TEXT PASSAGE »
▶

Citation: 2008 FC 331

Ottawa, Ontario, March 12, 2008

PRESENT:                 The Honourable Madam Justice Tremblay-Lamer

 

 

BETWEEN:

RALPH PROPHÈTE

Applicant

and

 

THE MINISTER OF CITIZENSHIP

AND IMMIGRATION

Respondent

 

 

REASONS FOR JUDGMENT AND JUDGMENT

 

[1]               This is an application pursuant to subsection 72(1) of the Immigration and Refugee Protection Act, S.C. 2001, c. 27 (the “Act” or “IRPA”), for judicial review of a decision of the Refugee Protection Division of the Immigration and Refugee Board (the “IRB” or the "Board") dated July 5, 2006, wherein the Board determined that the applicant was not a Convention refugee according to Section 96 of the Act, nor a "person in need of protection" according to Section 97 of the Act.

 

 

 

IBackground

[2]               The applicant, a 32 year-old citizen of Haiti, claims to have been the target of gang violence on multiple occasions between September 2000 and June 2004, the date on which he left the country for the United States in possession of an American visa.  

 

[3]               During this time, the acts of alleged persecution were in the form of vandalism, extortion, and threats of kidnapping.

◀

SOURCE MATERIAL »
▶

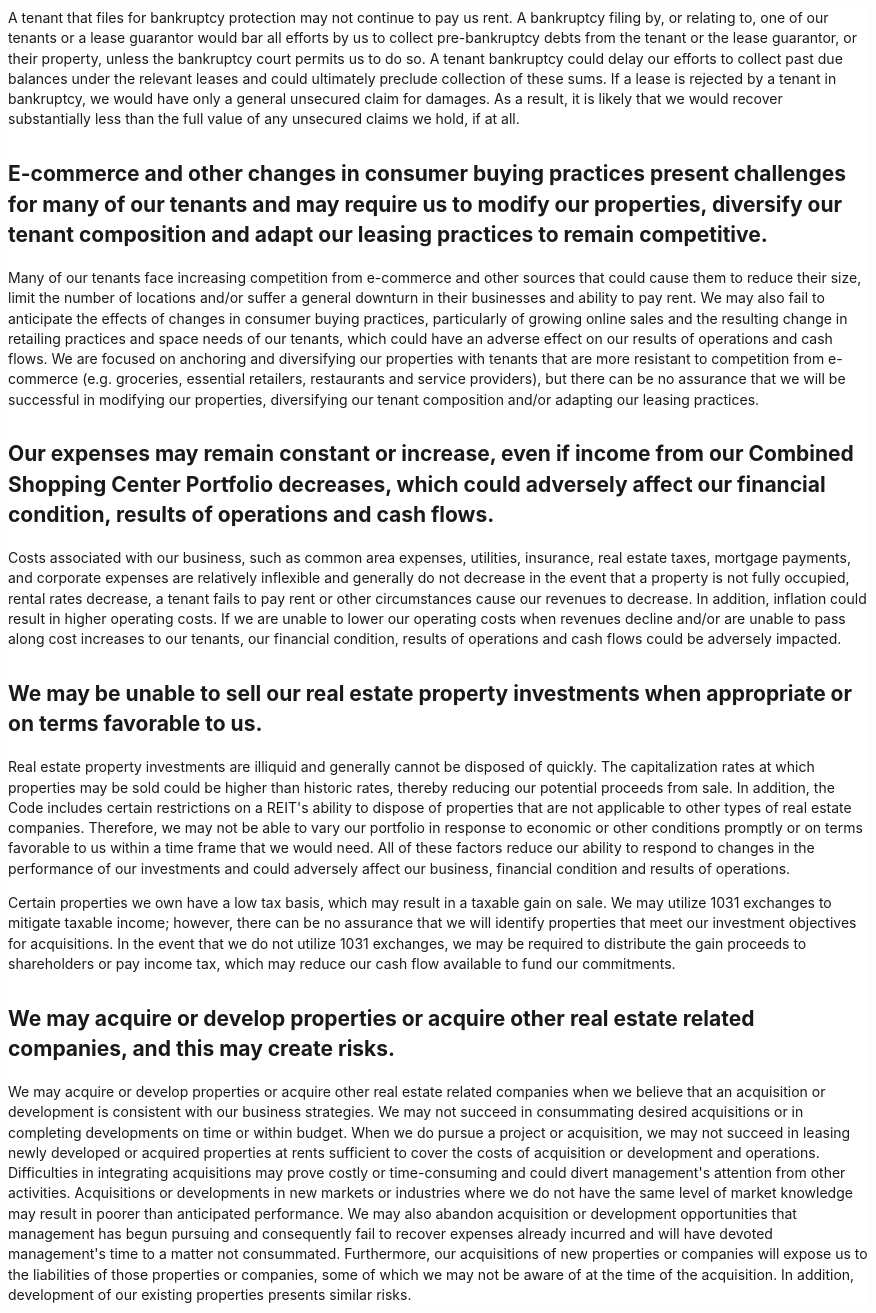 <p>A tenant that files for bankruptcy protection may not continue to pay us rent. A bankruptcy filing by, or relating to, one of our tenants or a lease guarantor would bar all efforts by us to collect pre-bankruptcy debts from the tenant or the lease guarantor, or their property, unless the bankruptcy court permits us to do so. A tenant bankruptcy could delay our efforts to collect past due balances under the relevant leases and could ultimately preclude collection of these sums. If a lease is rejected by a tenant in bankruptcy, we would have only a general unsecured claim for damages. As a result, it is likely that we would recover substantially less than the full value of any unsecured claims we hold, if at all.</p>
<h2>E-commerce and other changes in consumer buying practices present challenges for many of our tenants and may require us to modify our properties, diversify our tenant composition and adapt our leasing practices to remain competitive.</h2>
<p>Many of our tenants face increasing competition from e-commerce and other sources that could cause them to reduce their size, limit the number of locations and/or suffer a general downturn in their businesses and ability to pay rent. We may also fail to anticipate the effects of changes in consumer buying practices, particularly of growing online sales and the resulting change in retailing practices and space needs of our tenants, which could have an adverse effect on our results of operations and cash flows. We are focused on anchoring and diversifying our properties with tenants that are more resistant to competition from e-commerce (e.g. groceries, essential retailers, restaurants and service providers), but there can be no assurance that we will be successful in modifying our properties, diversifying our tenant composition and/or adapting our leasing practices.</p>
<h2>Our expenses may remain constant or increase, even if income from our Combined Shopping Center Portfolio decreases, which could adversely affect our financial condition, results of operations and cash flows.</h2>
<p>Costs associated with our business, such as common area expenses, utilities, insurance, real estate taxes, mortgage payments, and corporate expenses are relatively inflexible and generally do not decrease in the event that a property is not fully occupied, rental rates decrease, a tenant fails to pay rent or other circumstances cause our revenues to decrease. In addition, inflation could result in higher operating costs. If we are unable to lower our operating costs when revenues decline and/or are unable to pass along cost increases to our tenants, our financial condition, results of operations and cash flows could be adversely impacted.</p>
<h2>We may be unable to sell our real estate property investments when appropriate or on terms favorable to us.</h2>
<p>Real estate property investments are illiquid and generally cannot be disposed of quickly. The capitalization rates at which properties may be sold could be higher than historic rates, thereby reducing our potential proceeds from sale. In addition, the Code includes certain restrictions on a REIT's ability to dispose of properties that are not applicable to other types of real estate companies. Therefore, we may not be able to vary our portfolio in response to economic or other conditions promptly or on terms favorable to us within a time frame that we would need. All of these factors reduce our ability to respond to changes in the performance of our investments and could adversely affect our business, financial condition and results of operations.</p>
<p>Certain properties we own have a low tax basis, which may result in a taxable gain on sale. We may utilize 1031 exchanges to mitigate taxable income; however, there can be no assurance that we will identify properties that meet our investment objectives for acquisitions. In the event that we do not utilize 1031 exchanges, we may be required to distribute the gain proceeds to shareholders or pay income tax, which may reduce our cash flow available to fund our commitments.</p>
<h2>We may acquire or develop properties or acquire other real estate related companies, and this may create risks.</h2>
<p>We may acquire or develop properties or acquire other real estate related companies when we believe that an acquisition or development is consistent with our business strategies. We may not succeed in consummating desired acquisitions or in completing developments on time or within budget. When we do pursue a project or acquisition, we may not succeed in leasing newly developed or acquired properties at rents sufficient to cover the costs of acquisition or development and operations. Difficulties in integrating acquisitions may prove costly or time-consuming and could divert management's attention from other activities. Acquisitions or developments in new markets or industries where we do not have the same level of market knowledge may result in poorer than anticipated performance. We may also abandon acquisition or development opportunities that management has begun pursuing and consequently fail to recover expenses already incurred and will have devoted management's time to a matter not consummated. Furthermore, our acquisitions of new properties or companies will expose us to the liabilities of those properties or companies, some of which we may not be aware of at the time of the acquisition. In addition, development of our existing properties presents similar risks.</p>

◀

TO DO » From the court judgment above, quote word for word the part starting at "AND IMMIGRATION" and ending at "of the Act.".

EXERCISE OUTPUT »
AND IMMIGRATION

Respondent

 

 

REASONS FOR JUDGMENT AND JUDGMENT

 

[1]               This is an application pursuant to subsection 72(1) of the Immigration and Refugee Protection Act, S.C. 2001, c. 27 (the “Act” or “IRPA”), for judicial review of a decision of the Refugee Protection Division of the Immigration and Refugee Board (the “IRB” or the "Board") dated July 5, 2006, wherein the Board determined that the applicant was not a Convention refugee according to Section 96 of the Act, nor a "person in need of protection" according to Section 97 of the Act.